Here, I've applied some changes:
-impl<I> Iterable for I
+// Consider `I = [_]` -- `[_]` is not `Sized`
+impl<I: ?Sized> Iterable for I
-fn take_iterable<I>(_: I)
+// Similar -- note that this takes a reference now
+fn take_iterable<I: ?Sized>(_: &I)
where
I: Iterable
- take_iterable(Vec::<i32>::default());
- take_iterable(std::collections::VecDeque::<i32>::default());
+ // Have to pass in references
+ take_iterable(&Vec::<i32>::default());
+ take_iterable(&std::collections::VecDeque::<i32>::default());
+ // No change, you were already passing in a reference
take_iterable(Vec::<i32>::default().as_slice());
I would argue that this is the correct pattern. The only thing you can do with an Iterable
is call reference-taking methods -- if you wanted to consume something, you would have used IntoIterator
. Howerver, it is true that the function signature is longer and that callers may have to add a reference.
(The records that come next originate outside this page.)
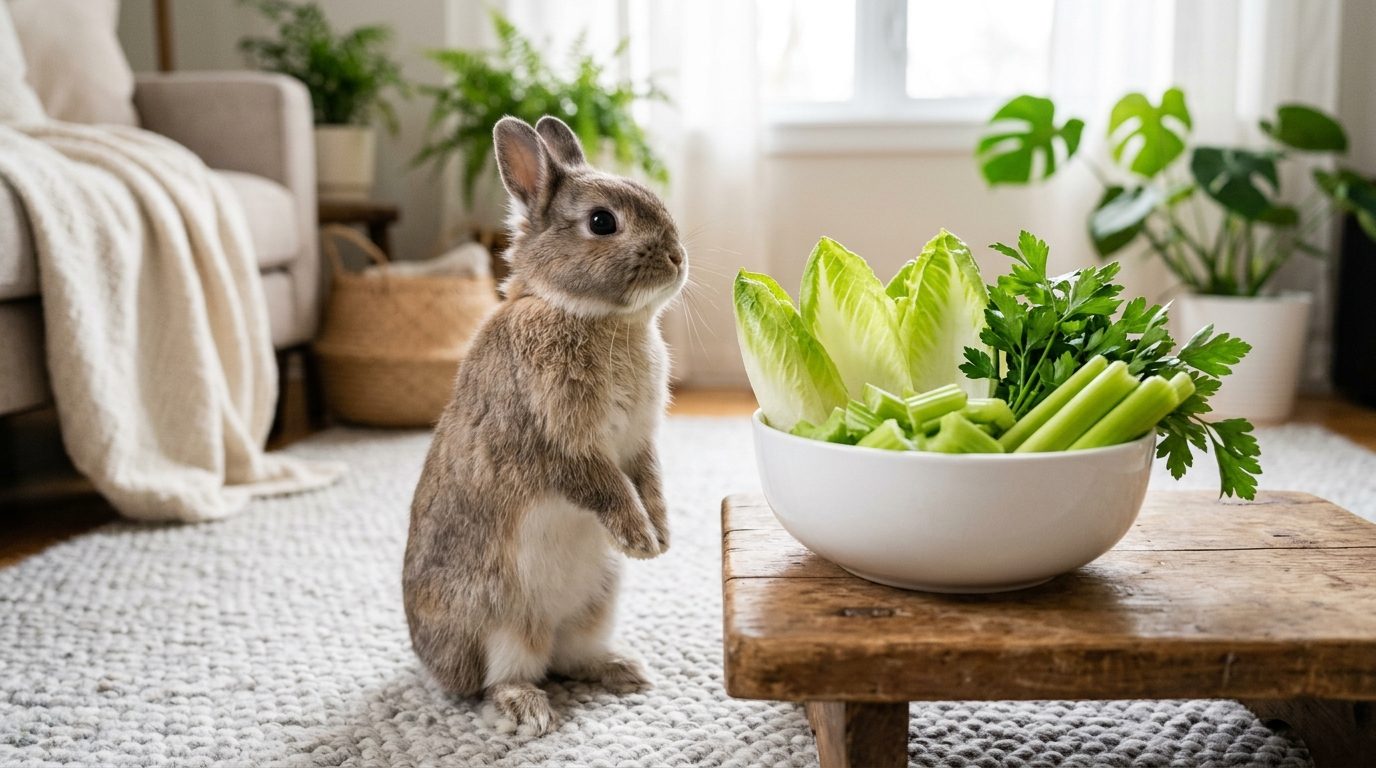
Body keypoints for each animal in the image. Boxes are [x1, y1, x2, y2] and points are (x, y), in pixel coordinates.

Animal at [403, 115, 687, 736]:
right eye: (602, 222)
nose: (679, 257)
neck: (584, 312)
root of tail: (437, 665)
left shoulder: (640, 444)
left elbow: (649, 481)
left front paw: (662, 537)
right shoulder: (556, 443)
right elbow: (605, 487)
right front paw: (640, 541)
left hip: (595, 604)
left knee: (572, 658)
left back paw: (626, 670)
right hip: (501, 623)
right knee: (505, 677)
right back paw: (527, 709)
What if you wanted to allow that? Callers probably don't want to give away ownership, but if they're okay with it, it would be less typing. Let's try this one again:
fn foo<I: Iterable>(_: I) { /* ... */ }
// ...
// No taking a &
take_iterable(Vec::<i32>::default());
take_iterable(std::collections::VecDeque::<i32>::default());
// Still unchanged
take_iterable(Vec::<i32>::default().as_slice());
It doesn't work. We've implemented Iterable
for the unsized [_]
, which is correct. But we haven't implemented it for &[_]
.
So you can't get that ergonomics back, and function writers will need to use the ?Sized
and take &
pattern to properly support Iterable
implementors.
Now, personally I think this is fine, because taking ownership is unnecessary on the receiving end (and ?Sized
bounds don't bother me). Additionally, you usually don't want to give away ownership if you don't want to, and if you could, it might mean you clone unnecessarily due to a compiler hint or general lack of understanding. But it is less ergonomic if you don't care about your ownership, because we don't have autoref here; there's also a risk function writers will use the simpler, but incorrect, bounds.
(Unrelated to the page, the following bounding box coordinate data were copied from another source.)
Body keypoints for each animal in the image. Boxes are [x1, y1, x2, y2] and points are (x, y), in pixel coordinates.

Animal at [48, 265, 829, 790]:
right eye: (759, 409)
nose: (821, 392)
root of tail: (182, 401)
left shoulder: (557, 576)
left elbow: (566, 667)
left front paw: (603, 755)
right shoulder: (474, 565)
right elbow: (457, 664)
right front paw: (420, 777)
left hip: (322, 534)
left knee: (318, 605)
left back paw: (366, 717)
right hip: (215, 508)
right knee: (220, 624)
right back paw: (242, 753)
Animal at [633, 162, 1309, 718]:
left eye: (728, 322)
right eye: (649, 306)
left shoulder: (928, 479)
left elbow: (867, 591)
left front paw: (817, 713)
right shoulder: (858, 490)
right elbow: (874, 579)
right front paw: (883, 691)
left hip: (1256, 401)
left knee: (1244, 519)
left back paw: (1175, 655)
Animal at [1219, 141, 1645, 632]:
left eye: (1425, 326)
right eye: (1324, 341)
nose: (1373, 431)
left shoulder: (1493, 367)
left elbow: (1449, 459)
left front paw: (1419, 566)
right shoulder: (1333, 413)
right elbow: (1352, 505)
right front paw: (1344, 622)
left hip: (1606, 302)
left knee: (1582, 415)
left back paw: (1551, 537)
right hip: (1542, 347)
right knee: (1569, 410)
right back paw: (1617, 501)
As it happens, this has come up before. Consider the AsRef
trait: the entire idea is conversion between reference types. The proper way (IMO) to use it would thus be like so:
fn open<P: AsRef<Path> + ?Sized>>(path: &P) { /* ... */ }
But because people find this unergonomic or are afraid people will be confused by ?Sized
, we instead tend to see :
fn open<P: AsRef<Path>>(path: P) { /* ... */ }
And unfortunately this opens up the speed-bump of accidentally passing in a String
and giving away ownership of it (for example), or the performance hit of cloning unnecessarily, when open
never needed the ownership in the first place. It couldn't need it -- there's nothing in the bounds that lets it do anything with path
except convert a reference to it! (Granted, it is more ergonomic when you actually don't care if you give away your ownership or not.)
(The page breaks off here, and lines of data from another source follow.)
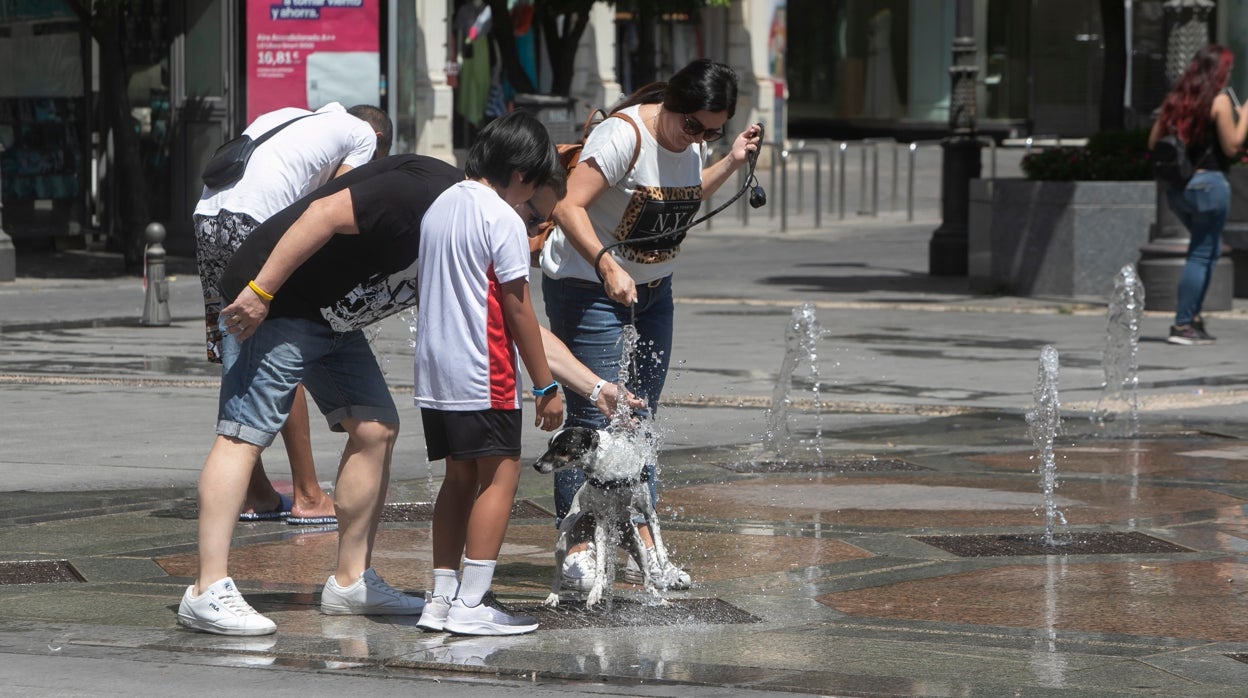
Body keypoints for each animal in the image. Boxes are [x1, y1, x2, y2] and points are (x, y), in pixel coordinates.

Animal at [534, 427, 678, 606]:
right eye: (549, 445)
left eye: (561, 447)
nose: (536, 465)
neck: (608, 469)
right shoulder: (601, 523)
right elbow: (599, 566)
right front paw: (595, 592)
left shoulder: (649, 512)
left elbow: (659, 545)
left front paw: (667, 568)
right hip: (563, 542)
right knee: (558, 575)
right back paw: (553, 596)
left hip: (639, 548)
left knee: (647, 582)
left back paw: (661, 600)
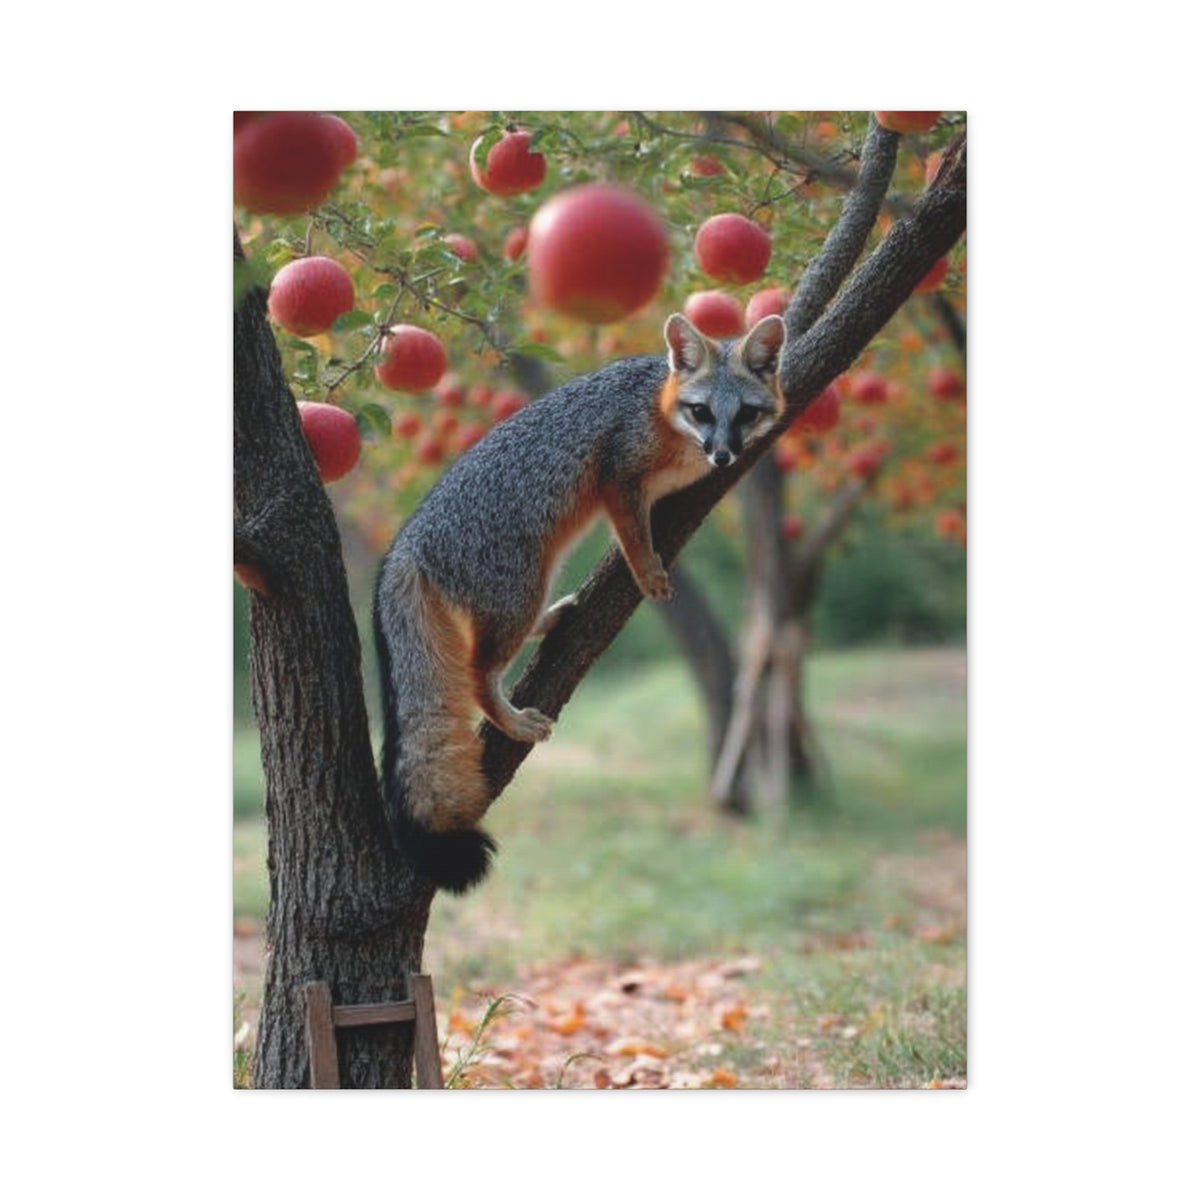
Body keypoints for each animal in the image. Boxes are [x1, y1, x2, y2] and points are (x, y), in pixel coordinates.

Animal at [374, 311, 787, 893]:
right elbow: (633, 537)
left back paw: (556, 618)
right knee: (477, 673)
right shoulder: (617, 474)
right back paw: (512, 720)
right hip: (520, 590)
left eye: (746, 413)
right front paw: (648, 571)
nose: (723, 454)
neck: (660, 409)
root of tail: (407, 540)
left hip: (531, 587)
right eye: (702, 412)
But wait, how does it work to pass in a &Path
to open<P: AsRef<Path>>(path: P)
? There must be a conversion from &&Path
(two levels of reference) to &Path
(one level). And there is:
impl<T, U> AsRef<U> for &T where
T: AsRef<U> + ?Sized,
U: ?Sized,
You can pass in an arbitrarily nested &&&Thing
and convert to &OtherThing
... provided there is a base AsRef<OtherThing> for Thing
. This generic implementation plus impl AsRef<Path> for Path
means that &Path
implements AsRef<Path>
, so we can convert the &&Path
to a &Path
. Whew!
However, with this generic "lifting", there cannot be a blanket AsRef<T> for T where T: ?Sized
. So the trade-off is that types have to opt-in to being AsRef<Self>
.
In your case, it's the opposite -- you want to opt all these types into being Iterable
automatically, but that means you can't get the "lifting" over arbitrarily nested references.
And again, I think this is actually more correct, despite requiring more typing. It does put a burden on function writers to "get it right" (use ?Sized
and take a reference). If they don't, it's a breaking change to fix it.